─── Data below ───

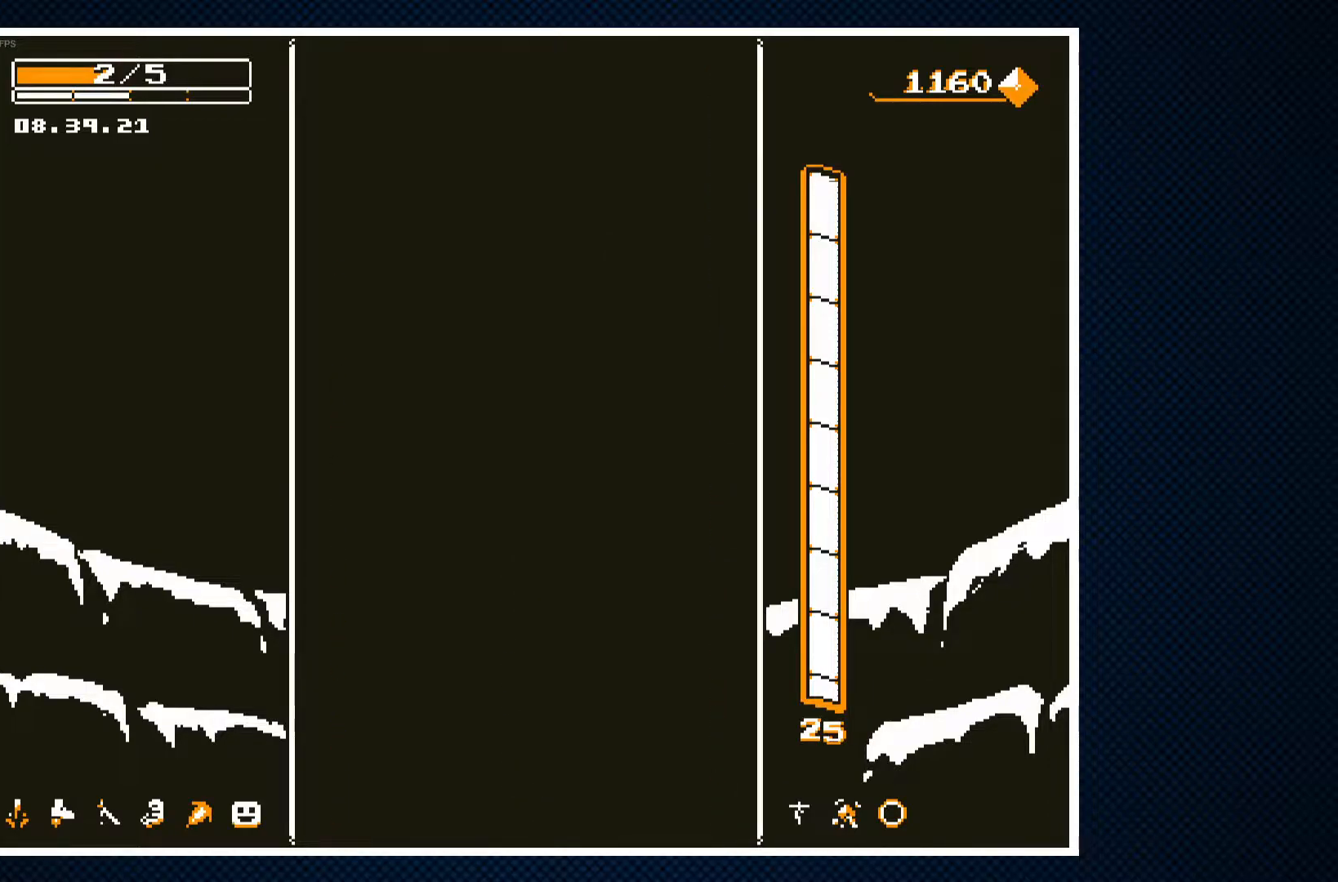
{"buttons": [], "events": []}
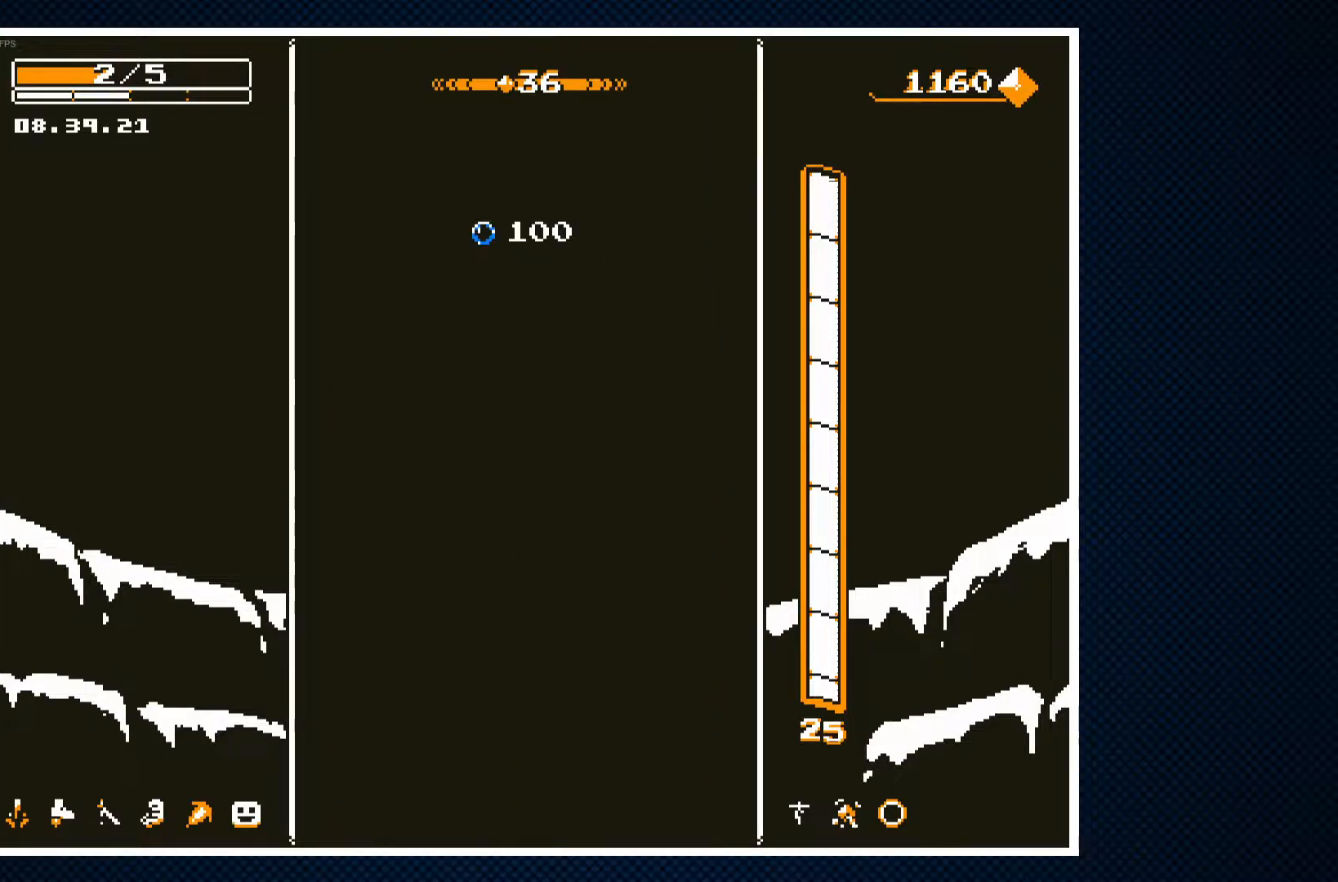
{"buttons": [], "events": []}
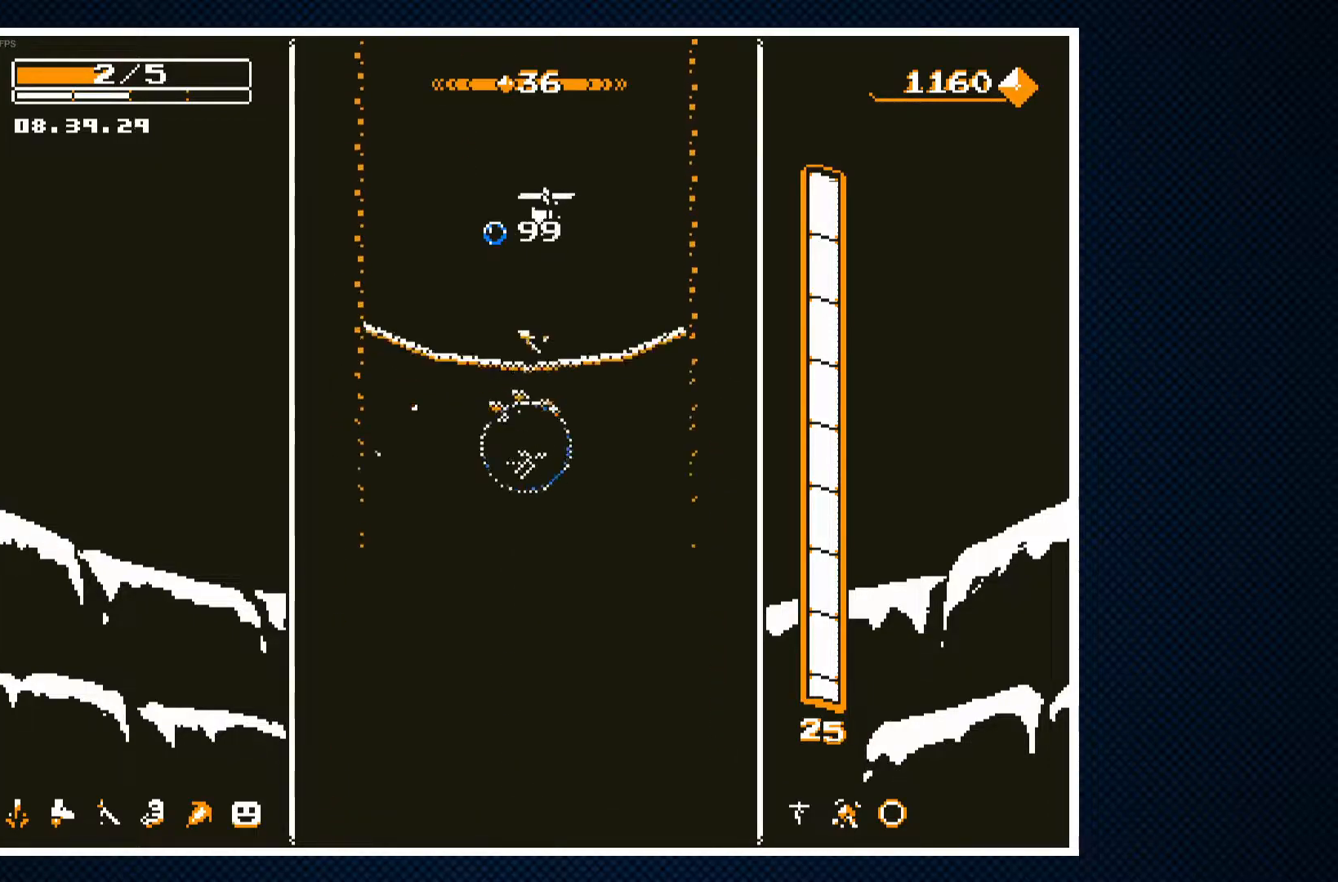
{"buttons": [], "events": []}
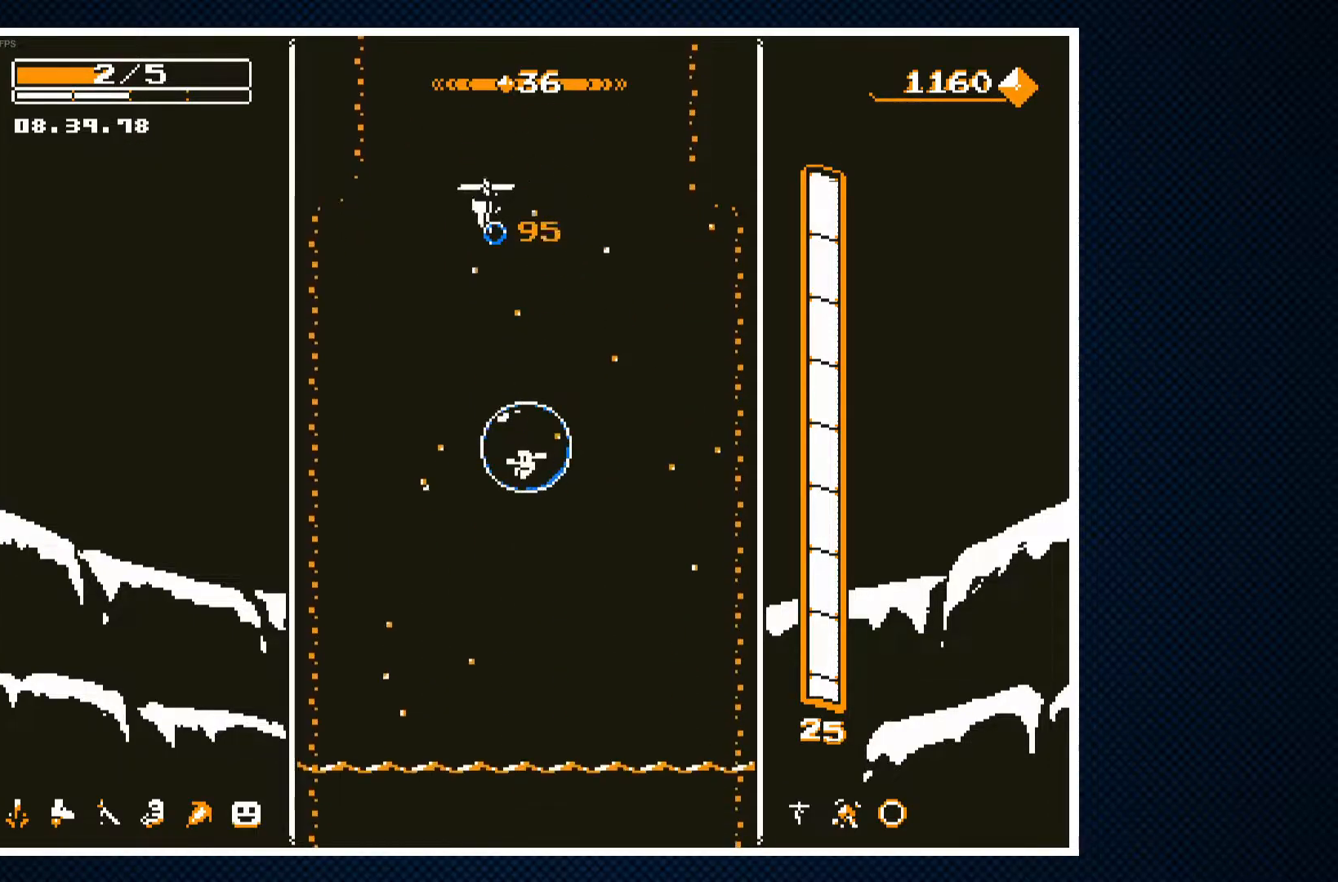
{"buttons": [], "events": []}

───

* **Exercise brief**
Please reproduce all the material exactly. Pictures stay out of the copy.

* **Final answer**
{"buttons": [], "events": []}
{"buttons": [], "events": []}
{"buttons": [], "events": []}
{"buttons": [], "events": []}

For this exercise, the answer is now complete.